Turning experts into journalists, thanks to a ‘big cognitive shift’
“You hear people saying, ‘You can’t teach news judgment, it comes after years and years and years,’ ” Robert Steiner says.
“And I disagree. Some people will get it more than others, but you actually can teach news judgment.”
What Steiner is doing, as director of the Munk fellowship in global journalism at the University of Toronto, is teaching it not to students but to specialists — people who already have a career or profession or background in a particular area.
They might be a public-health doctor, or a China expert, or a criminology professor. When they wrap up their training eight months later, some will pursue reporting full-time, adding depth to the news industry with their expertise. But others will incorporate their new skills into their old careers, taking the craft of journalism down roads that Steiner hadn’t foreseen when the program launched in the fall of 2012.
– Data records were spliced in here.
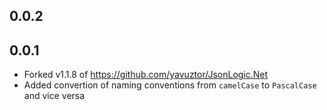 
## 0.0.2

## 0.0.1
- Forked v1.1.8 of https://github.com/yavuztor/JsonLogic.Net
- Added convertion of naming conventions from `camelCase` to `PascalCase` and vice versa
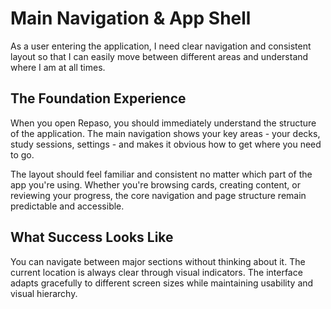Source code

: # Main Navigation & App Shell

As a user entering the application, I need clear navigation and consistent layout so that I can easily move between different areas and understand where I am at all times.

## The Foundation Experience

When you open Repaso, you should immediately understand the structure of the application. The main navigation shows your key areas - your decks, study sessions, settings - and makes it obvious how to get where you need to go.

The layout should feel familiar and consistent no matter which part of the app you're using. Whether you're browsing cards, creating content, or reviewing your progress, the core navigation and page structure remain predictable and accessible.

## What Success Looks Like

You can navigate between major sections without thinking about it. The current location is always clear through visual indicators. The interface adapts gracefully to different screen sizes while maintaining usability and visual hierarchy.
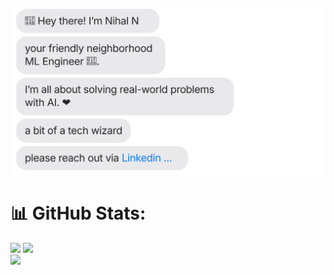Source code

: [![](https://github.com/Nihalshx/Nihalshx/blob/main/intro.svg)](https://www.linkedin.com/in/nihalshx/)

# 📊 GitHub Stats:
![](https://github-readme-stats.vercel.app/api?username=Nihalshx&theme=aura&hide_border=true&include_all_commits=true&count_private=false)
![](https://github-readme-streak-stats.herokuapp.com/?user=Nihalshx&theme=aura&hide_border=true)<br/>
![](https://github-readme-stats.vercel.app/api/top-langs/?username=Nihalshx&theme=aura&hide_border=true&include_all_commits=true&count_private=false&layout=compact)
Steiner figures most people can find a story or two in their field, something important and interesting that isn’t known to a broad audience. Then they run out of ideas.
“And that’s when the discipline of journalism really starts to become important,” he says. “Because one of the disciplines we’re teaching is how to find new ideas.
“What we’re doing is we’re saying, ‘Use your knowledge of your field to find stories that are surprising to you, and to be able to do what reporters do which is to find, always, week after week, year after year, find new stories.’ And that’s the discipline.”
The fellows spend some time learning the basics of entrepreneurial journalism (story structure, video, audio, photography, podcasting, data, ethics, legal issues), but the emphasis is on learning through constant practice to look at their specialty like a beat reporter.
It’s a skill that relies on training and practice.
“There’s a cognitive shift from thinking like a business person or a lawyer or an architect or a physician or scientist, whatever it is, to thinking like a journalist,” Steiner says.
“The big cognitive shift is, ‘Why do I care, and why does an audience that is not in your specialty care.’ That’s a big cognitive shift.”
And it stays with the fellows, even those who return to their original careers.
“It changes the way they do their other work. And often it’s because they now have an instinct because we’ve yelled it at them, politely you know, they can hear us saying to them, ‘Why would I care? Convince me that this is important.’ And ‘Why now, what’s new?’ and ‘Do you really know what you’re saying, do you really have anything to back this up?’”
Steiner slots Munk graduates into four categories:
Some have gone on to join news organizations, even when journalism jobs are so scarce. “We now have alumni working on staff at the Wall Street Journal, the Walrus, TVO, VICE and the FT (Financial Times).” Others become full-time freelancers or stringers.
A third category of graduates return to their profession but do a lot of journalism as well. One former fellow, Dr. Seema Yasmin, is a public-health specialist who now splits her time and salary between the University of Texas at Dallas and the Dallas Morning News. She was part of the newspaper team that was a finalist for the Pulitzer Prize in breaking news for coverage of the 2016 ambush of police in downtown Dallas.
The fourth category of graduates is the one that came as the biggest surprise to Steiner — the unexpected path. They “are not ostensibly journalists at all but are using these skills to do their jobs in a very different way,” he says, “to create a smarter public conversation around the work they’re doing.”
Richard Matern is an example. The head of research and communications for the Daily Bread Food Bank in Toron- to, Matern believes the social-policy sector has to find better ways to get its information out to the public, to communicate the issues behind hunger and other struggles. Daily Bread’s annual survey of food-bank clients, and the monthly reports it gets from food banks around the city, are full of untold stories.
Matern went into the 2013-14 Munk fellowship already understanding the power of data. What he learned was the journalistic instinct: If something stands out in the monthly data from food banks around the city, make a few calls, ask a few questions, see what surfaces. It’s the art of the “lede,” the top of a story, the information that is both important and interest- ing to the public.
He’s not writing the stories himself. But like a journalist, he’s conducting his research with a wider public audience in mind.
Late last year he took note of global trends like Syrian refugees and rising food prices. When he planned Daily Bread’s annual survey he added questions on those topics to find out how they’re affecting Toronto.
Then, when he sent out the 60 or so volunteers who gather the survey information, he coached them to be minijournalists.
“Now when volunteers are going out, we’re saying with the one-on-one interviews, get some context, get some information,” he says. “This isn’t just ticking off a box when you’re speaking with a person, you know, try to get their story and see what’s happening.
“So in a way you have 60, 70 mini-journalists going out and looking in-depth into a situation, and I guess what I’m realizing is how priceless that is and how important that is. I thought, this is a very unique in-depth opportunity to explore what is the state of poverty on the ground in Toronto.